Va-t-on bientôt voir une superligue européenne de football, à l’instar du sport d’élite américain, avec des franchises qui permettront aux clubs les plus riches d’acheter une place de choix ? C’est la question que posent Jérôme Latta et Guillaume Toulouse dans La dérive du continent, long papier d’analyse sur ce qu’est devenue la coupe d’Europe. Ou plutôt les coupes d’Europe, puisqu’elles étaient trois au siècle dernier, avec un fonctionnement d’une simplicité biblique : la C1, ou coupe des clubs champions, regroupait les 32 champions nationaux en cinq tours disputés par matches aller et retour, la C2 (coupe des vainqueurs de coupe) était régie par le même principe, et la C3 comptait deux fois plus de participants (les seconds et troisièmes des championnats nationaux) et un tour de plus.

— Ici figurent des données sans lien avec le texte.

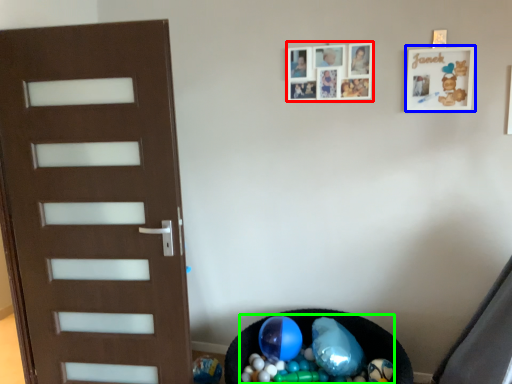
Question: Estimate the real-world distances between objects in this image. Which object is farther from picture frame (highlighted by a red box), picture frame (highlighted by a blue box) or garbage (highlighted by a green box)?

Choices:
 (A) picture frame
 (B) garbage

Answer: (B)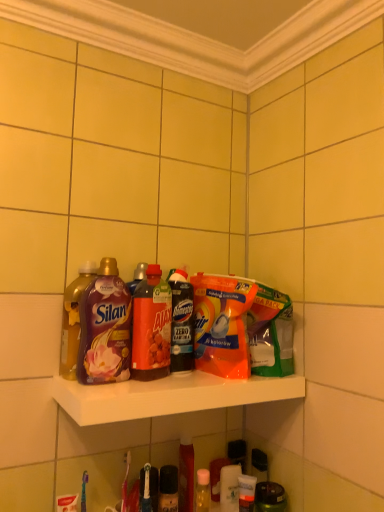
This screenshot has height=512, width=384. What are the coordinates of `empty space that is to the right of matte plastic bottle at left, arranged as the 2th bottle when viewed from the left` in the screenshot? It's located at pos(162,383).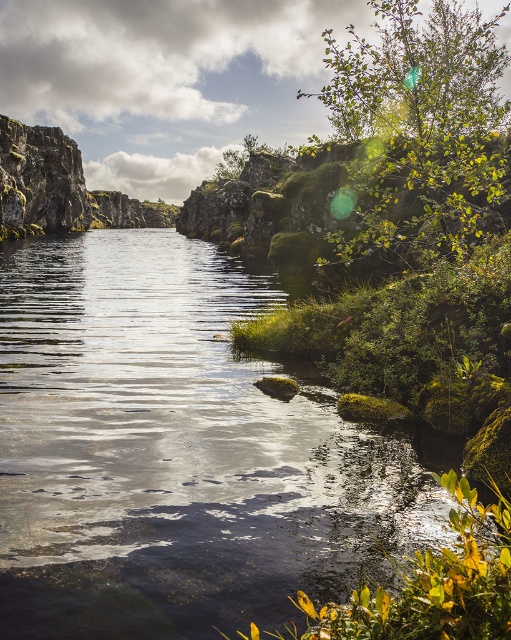
You are a hiker standing at the edge of the clear water at center and want to reach the green leafy plant at lower right. Which direction should you move to get there?

The clear water at center is positioned over the green leafy plant at lower right, so you should move downward to reach the green leafy plant at lower right from the clear water at center.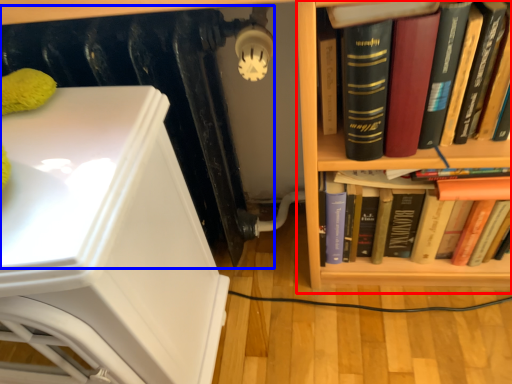
Question: Which point is closer to the camera, bookcase (highlighted by a red box) or radiator (highlighted by a blue box)?

Choices:
 (A) bookcase
 (B) radiator

Answer: (A)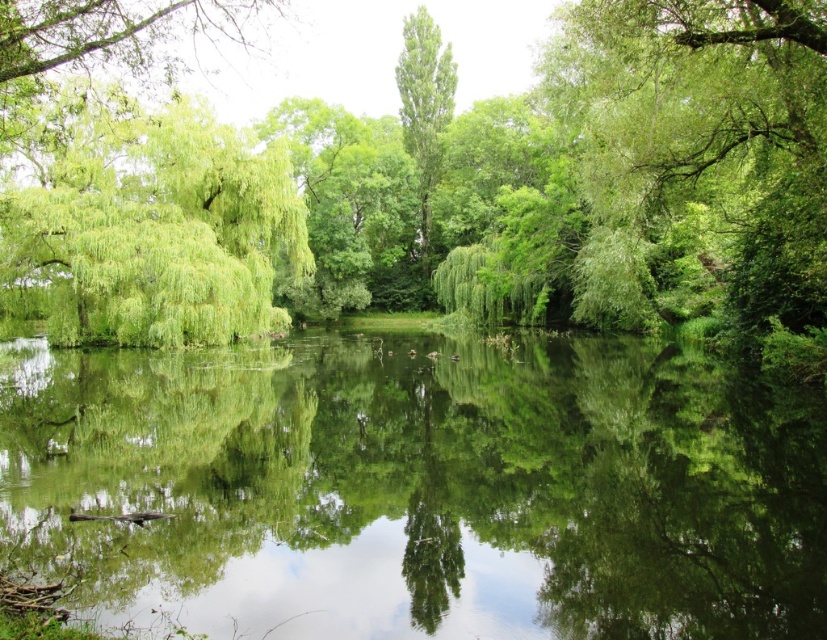
You are planning to install a floating dock on the green reflective water at center. The dock requires a minimum of 60 feet of space between it and any nearby trees to avoid branches overhanging into the water. Based on the scene, will the green leafy tree at center allow enough space for the dock?

The green reflective water at center and green leafy tree at center are 62.82 feet apart from each other. Since the required minimum space is 60 feet, the distance is sufficient, so the dock can be installed without violating the spacing requirement.

You are a bird seeking a nesting spot. You notice two trees in the center of the scene, the green leafy tree at center and the green leafy willow at center. Which tree has a wider canopy to accommodate your nest?

The green leafy tree at center has a wider canopy than the green leafy willow at center, so it would be more suitable for nesting.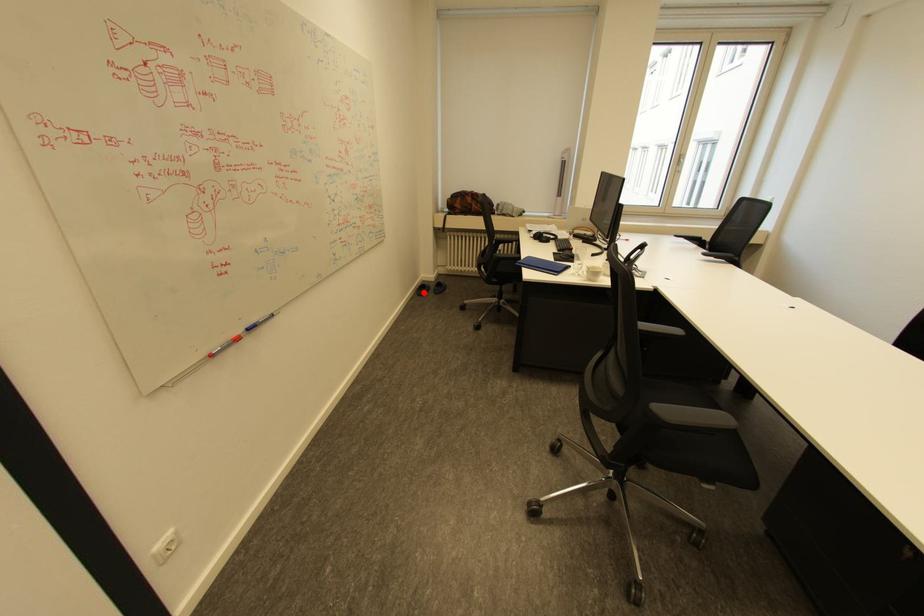
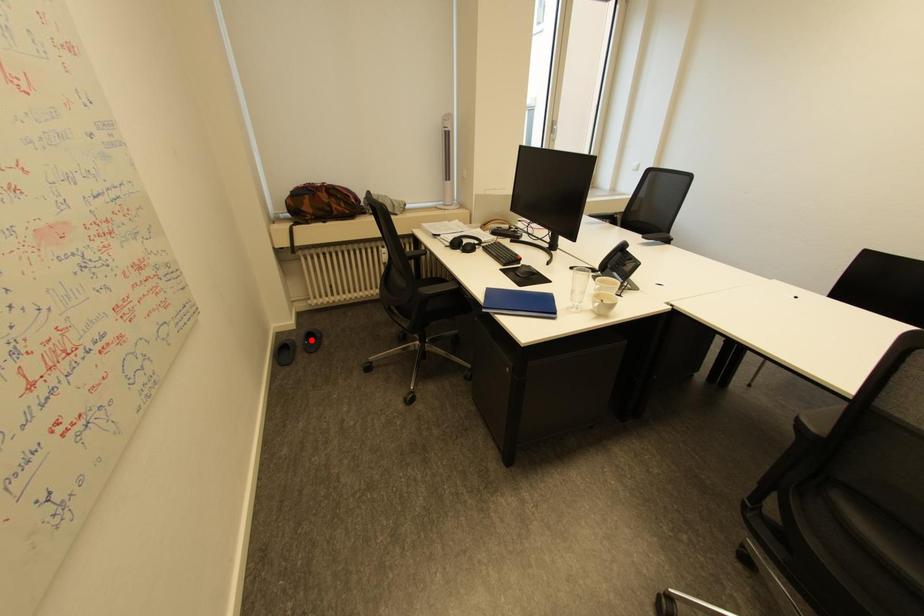
I am providing you with two images of the same scene from different viewpoints. A red point is marked on the first image and another point is marked on the second image. Do the highlighted points in image1 and image2 indicate the same real-world spot?

No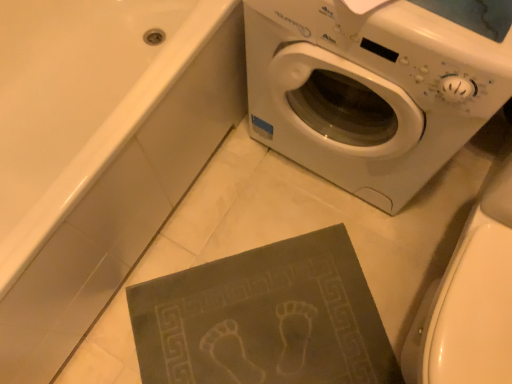
In order to click on vacant area situated below dark gray textured mat at lower center (from a real-world perspective) in this screenshot , I will do `click(255, 324)`.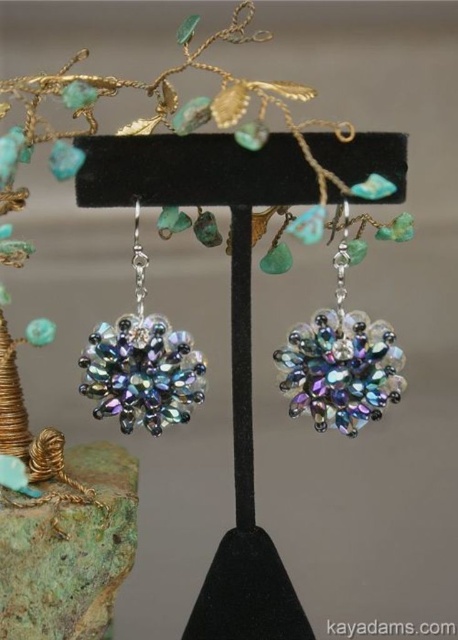
Between point (396, 381) and point (99, 396), which one is positioned behind?

Positioned behind is point (99, 396).

Which is in front, point (332, 336) or point (178, 362)?

Point (332, 336)

Which is behind, point (347, 339) or point (187, 339)?

The point (187, 339) is behind.

Locate an element on the screen. This screenshot has height=640, width=458. iridescent glass earrings at center is located at coordinates coord(342,356).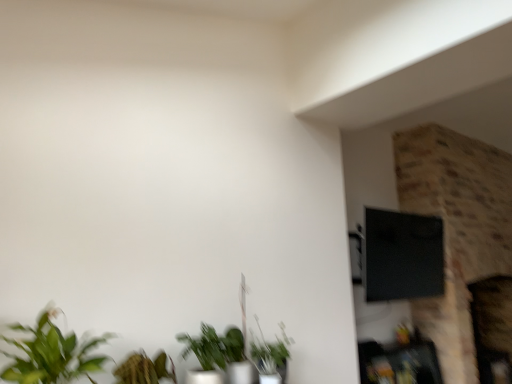
Question: Which direction should I rotate to face green matte plant at lower center, the second houseplant in the front-to-back sequence, — up or down?

Choices:
 (A) up
 (B) down

Answer: (B)

Question: Is green leafy plant at lower left, which is the 1th houseplant in left-to-right order, to the left of green matte plant at lower center, the third houseplant viewed from the front, from the viewer's perspective?

Choices:
 (A) no
 (B) yes

Answer: (B)

Question: Would you say green matte plant at lower center, the 1th houseplant positioned from the back, is part of green leafy plant at lower left, the first houseplant viewed from the front,'s contents?

Choices:
 (A) yes
 (B) no

Answer: (B)

Question: Does green leafy plant at lower left, which is the 1th houseplant in left-to-right order, lie in front of green matte plant at lower center, the third houseplant positioned from the left?

Choices:
 (A) no
 (B) yes

Answer: (B)

Question: Does green leafy plant at lower left, which appears as the 3th houseplant when viewed from the back, appear on the right side of green matte plant at lower center, which appears as the first houseplant when viewed from the right?

Choices:
 (A) no
 (B) yes

Answer: (A)

Question: Could you tell me if green leafy plant at lower left, which is the third houseplant in right-to-left order, is facing green matte plant at lower center, the 1th houseplant positioned from the back?

Choices:
 (A) yes
 (B) no

Answer: (B)

Question: From a real-world perspective, is green leafy plant at lower left, which is the 1th houseplant in left-to-right order, positioned over green matte plant at lower center, the third houseplant viewed from the front, based on gravity?

Choices:
 (A) no
 (B) yes

Answer: (B)

Question: Can you confirm if green leafy plant at lower left, which is the third houseplant in right-to-left order, is smaller than green matte plant at lower center, the second houseplant in the front-to-back sequence?

Choices:
 (A) no
 (B) yes

Answer: (A)

Question: Is green leafy plant at lower left, which appears as the 3th houseplant when viewed from the back, in front of green matte plant at lower center, the 2th houseplant viewed from the back?

Choices:
 (A) no
 (B) yes

Answer: (B)

Question: Does green leafy plant at lower left, which appears as the 3th houseplant when viewed from the back, have a larger size compared to green matte plant at lower center, positioned as the second houseplant in left-to-right order?

Choices:
 (A) yes
 (B) no

Answer: (A)

Question: From the image's perspective, does green leafy plant at lower left, which appears as the 3th houseplant when viewed from the back, appear higher than green matte plant at lower center, arranged as the 2th houseplant when viewed from the right?

Choices:
 (A) no
 (B) yes

Answer: (B)

Question: Is green leafy plant at lower left, which is the 1th houseplant in left-to-right order, turned away from green matte plant at lower center, the second houseplant in the front-to-back sequence?

Choices:
 (A) no
 (B) yes

Answer: (A)

Question: Considering the relative sizes of green leafy plant at lower left, the first houseplant viewed from the front, and green matte plant at lower center, the second houseplant in the front-to-back sequence, in the image provided, is green leafy plant at lower left, the first houseplant viewed from the front, thinner than green matte plant at lower center, the second houseplant in the front-to-back sequence,?

Choices:
 (A) yes
 (B) no

Answer: (B)

Question: Considering the relative sizes of wooden shelf at lower right and green matte plant at lower center, which appears as the first houseplant when viewed from the right, in the image provided, is wooden shelf at lower right thinner than green matte plant at lower center, which appears as the first houseplant when viewed from the right,?

Choices:
 (A) yes
 (B) no

Answer: (B)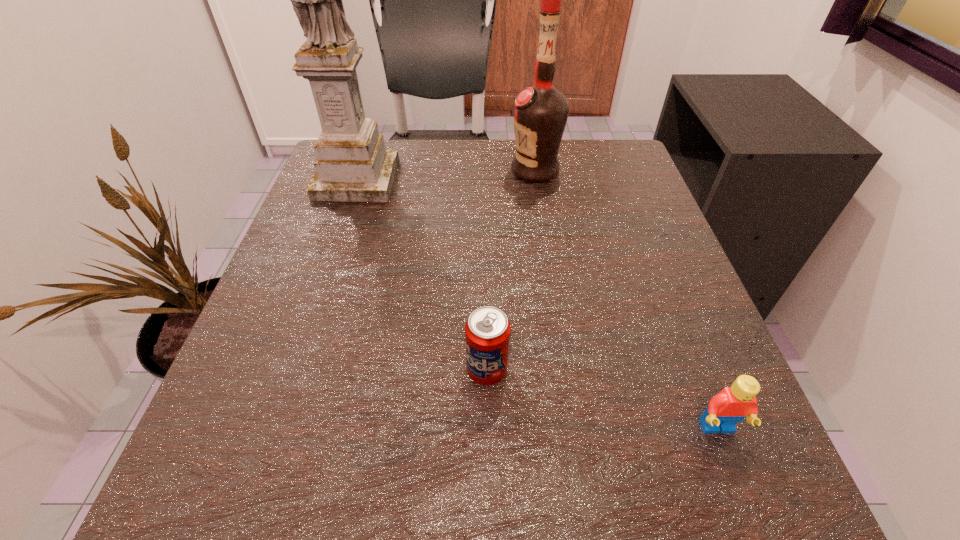
Find the location of a particular element. This screenshot has height=540, width=960. vacant area that lies between the tallest object and the second tallest object is located at coordinates (445, 175).

Locate an element on the screen. This screenshot has width=960, height=540. blank region between the soda can and the second tallest object is located at coordinates (511, 270).

I want to click on free point between the sculpture and the second object from left to right, so click(x=422, y=275).

Select which object appears as the second closest to the nearest object. Please provide its 2D coordinates. Your answer should be formatted as a tuple, i.e. [(x, y)], where the tuple contains the x and y coordinates of a point satisfying the conditions above.

[(540, 112)]

Choose which object is the second nearest neighbor to the tallest object. Please provide its 2D coordinates. Your answer should be formatted as a tuple, i.e. [(x, y)], where the tuple contains the x and y coordinates of a point satisfying the conditions above.

[(487, 330)]

Find the location of a particular element. Image resolution: width=960 pixels, height=540 pixels. vacant space that satisfies the following two spatial constraints: 1. on the front and back of the liquor; 2. on the front-facing side of the tallest object is located at coordinates (537, 179).

This screenshot has width=960, height=540. What are the coordinates of `free space that satisfies the following two spatial constraints: 1. on the front-facing side of the soda can; 2. on the left side of the leftmost object` in the screenshot? It's located at (292, 370).

Where is `vacant space that satisfies the following two spatial constraints: 1. on the front-facing side of the sculpture; 2. on the left side of the third object from right to left`? This screenshot has width=960, height=540. vacant space that satisfies the following two spatial constraints: 1. on the front-facing side of the sculpture; 2. on the left side of the third object from right to left is located at coordinates (292, 370).

You are a GUI agent. You are given a task and a screenshot of the screen. Output one action in this format:
    pyautogui.click(x=<x>, y=<y>)
    Task: Click on the vacant space that satisfies the following two spatial constraints: 1. on the front-facing side of the sculpture; 2. on the left side of the second object from left to right
    
    Given the screenshot: What is the action you would take?
    pyautogui.click(x=292, y=370)

At what (x,y) coordinates should I click in order to perform the action: click on free space that satisfies the following two spatial constraints: 1. on the front-facing side of the sculpture; 2. on the right side of the third farthest object. Please return your answer as a coordinate pair (x, y). The image size is (960, 540). Looking at the image, I should click on (292, 370).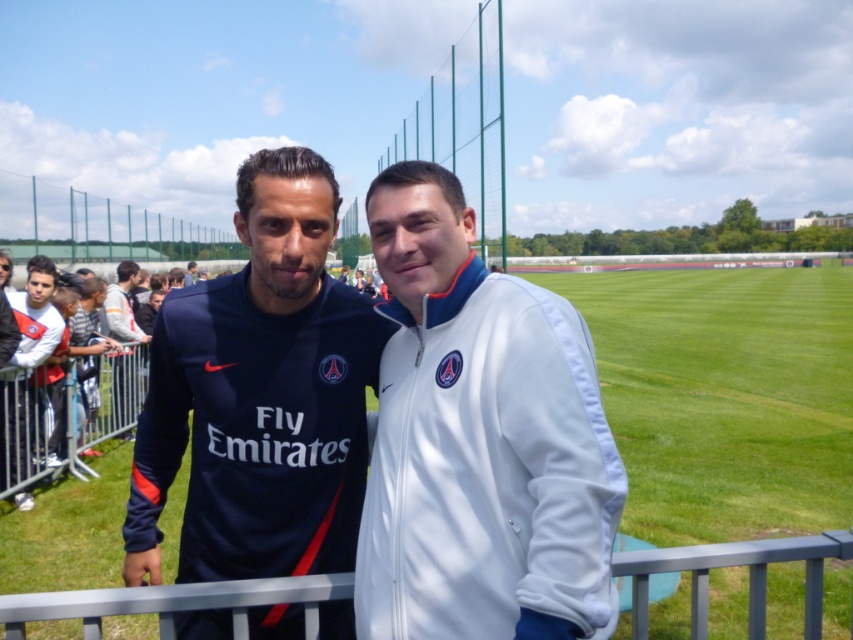
Who is shorter, white fabric jacket at center or white jersey at center?

white fabric jacket at center

Who is positioned more to the left, white fabric jacket at center or white jersey at center?

From the viewer's perspective, white jersey at center appears more on the left side.

This screenshot has width=853, height=640. Find the location of `white fabric jacket at center`. white fabric jacket at center is located at coordinates (479, 440).

At what (x,y) coordinates should I click in order to perform the action: click on white fabric jacket at center. Please return your answer as a coordinate pair (x, y). The width and height of the screenshot is (853, 640). Looking at the image, I should click on (479, 440).

Who is taller, dark blue jersey at center or white jersey at center?

Standing taller between the two is white jersey at center.

Who is positioned more to the right, dark blue jersey at center or white jersey at center?

dark blue jersey at center is more to the right.

Where is `dark blue jersey at center`? This screenshot has height=640, width=853. dark blue jersey at center is located at coordinates (260, 394).

Does dark blue jersey at center have a lesser width compared to metallic gray rail at lower center?

No.

Does dark blue jersey at center have a greater height compared to metallic gray rail at lower center?

Correct, dark blue jersey at center is much taller as metallic gray rail at lower center.

Is point (323, 426) positioned before point (190, 588)?

No, (323, 426) is behind (190, 588).

Where is `dark blue jersey at center`? dark blue jersey at center is located at coordinates (260, 394).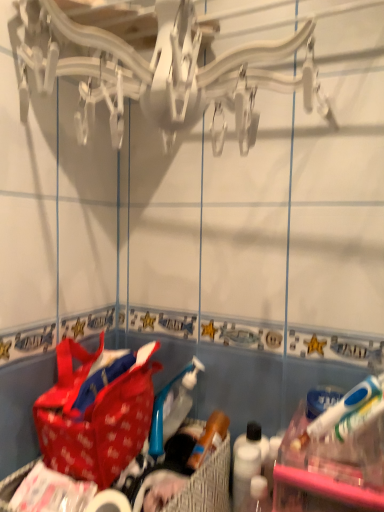
This screenshot has width=384, height=512. I want to click on free space to the back side of white matte toilet paper at lower center, so click(x=143, y=486).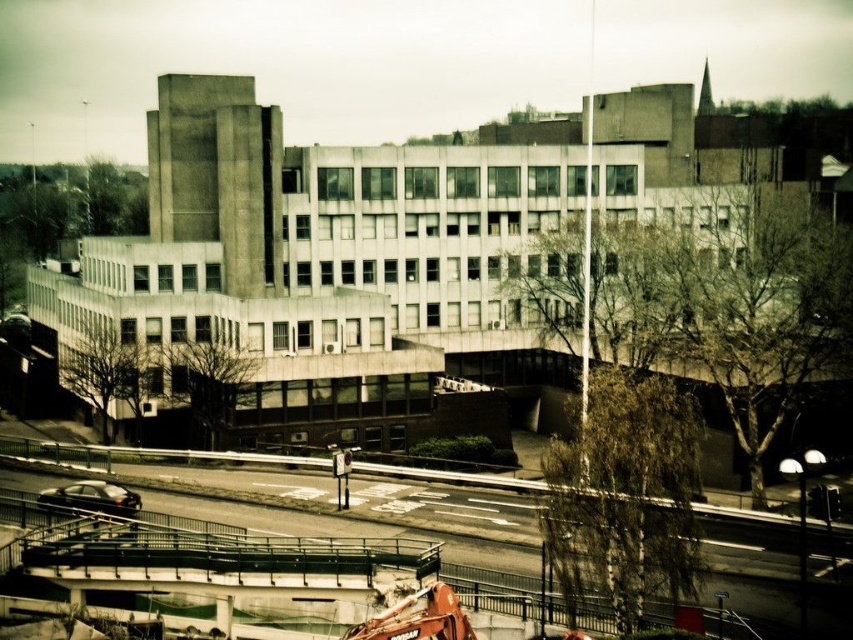
Question: Which point is farther to the camera?

Choices:
 (A) (358, 168)
 (B) (816, 605)

Answer: (A)

Question: Can you confirm if concrete at center is wider than orange metallic crane at center?

Choices:
 (A) yes
 (B) no

Answer: (A)

Question: Is concrete at center closer to the viewer compared to orange metallic crane at center?

Choices:
 (A) yes
 (B) no

Answer: (B)

Question: Which point is farther to the camera?

Choices:
 (A) (779, 605)
 (B) (164, 358)

Answer: (B)

Question: Can you confirm if concrete at center is smaller than orange metallic crane at center?

Choices:
 (A) no
 (B) yes

Answer: (A)

Question: Which point appears farthest from the camera in this image?

Choices:
 (A) (256, 394)
 (B) (172, 506)

Answer: (A)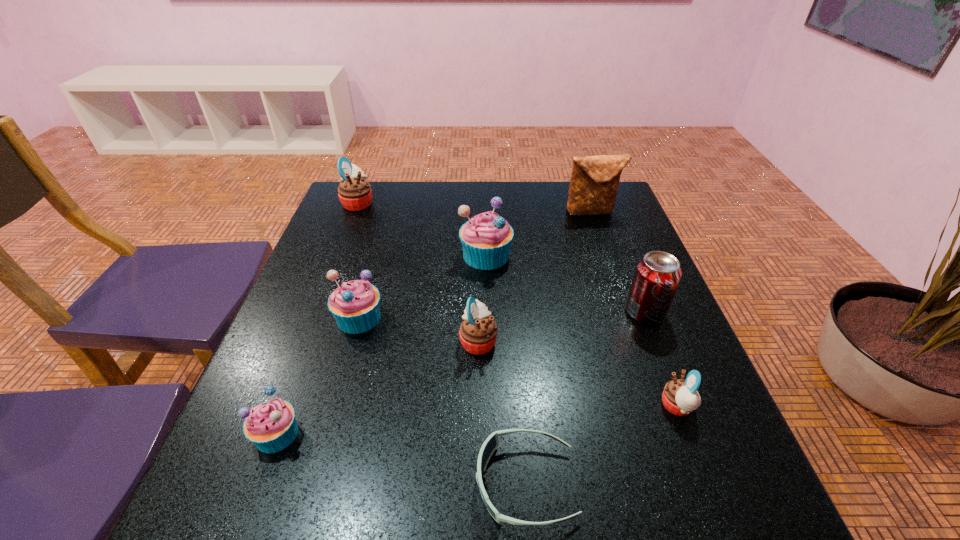
Where is `soda can that is at the right edge`? soda can that is at the right edge is located at coordinates (657, 275).

You are a GUI agent. You are given a task and a screenshot of the screen. Output one action in this format:
    pyautogui.click(x=<x>, y=<y>)
    Task: Click on the muffin located at the right edge
    The height and width of the screenshot is (540, 960).
    Given the screenshot: What is the action you would take?
    pyautogui.click(x=680, y=397)

Identify the location of object at the far left corner. (354, 192).

You are a GUI agent. You are given a task and a screenshot of the screen. Output one action in this format:
    pyautogui.click(x=<x>, y=<y>)
    Task: Click on the object at the far right corner
    This screenshot has height=540, width=960.
    Given the screenshot: What is the action you would take?
    pyautogui.click(x=594, y=182)

The height and width of the screenshot is (540, 960). What are the coordinates of `free spot at the far edge of the desktop` in the screenshot? It's located at coord(551,199).

In the image, there is a desktop. Find the location of `vacant area at the left edge`. vacant area at the left edge is located at coordinates (300, 287).

The width and height of the screenshot is (960, 540). In the image, there is a desktop. Find the location of `vacant space at the right edge`. vacant space at the right edge is located at coordinates (588, 227).

Where is `free space at the far left corner of the desktop`? This screenshot has width=960, height=540. free space at the far left corner of the desktop is located at coordinates (377, 191).

Where is `vacant space that is in between the goggles and the soda can`? vacant space that is in between the goggles and the soda can is located at coordinates (586, 397).

Where is `blank region between the soda can and the clutch bag`? blank region between the soda can and the clutch bag is located at coordinates (618, 262).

Il faut croire que c’était trop simple : les gros bras (Real Madrid, Bayern Munich, Liverpool, Juventus Turin...) mordaient parfois la poussière en plein automne, et des petits malins parvenaient à se glisser jusqu’à la finale de mai (Saint-Etienne, Malmoe, Moenchengladbach, Steaua Bucarest) et parfois même, la gagnaient (Nottingham Forest, Aston Villa, FC Porto, Etoile Rouge de Belgrade). Ça ne pouvait plus durer.

Depuis 1992, la ligue des Champions tend à devenir une élite de plus en plus fermée, accueillante pour les cinq gros championnats européens (Angleterre, Espagne, Italie, France et Allemagne) qui fournissent trois ou quatre participants chaque année, et sarkozyste pour les gueux bulgares, polonais, roumains, tchèques ou hongrois, qui n’ont qu’à se débrouiller à l’étage en dessous, la moribonde coupe de l’UEFA. Nous voici donc gavés de Chelsea-Barcelone, de Lyon-Real Madrid ou d’Arsenal-Bayern Munich tous les ans ou presque. Le spectacle n’en sort pas toujours grandi, mais les finances des clubs se portent bien, merci pour elles : l’an dernier, Arsenal (finaliste) a gagné 34,8 millions d’euros, soit plus que le vainqueur (Barcelone, 31,4 millions), tandis que Lyon (éliminé en quarts) raflait 25,3 millions. Et si les sponsors sont moins nombreux (suffisamment pour nous assommer avant chaque début de match), ils vont débourser plus, la dotation globale de l’épreuve passant de 610 à 750 millions d’euros chaque année.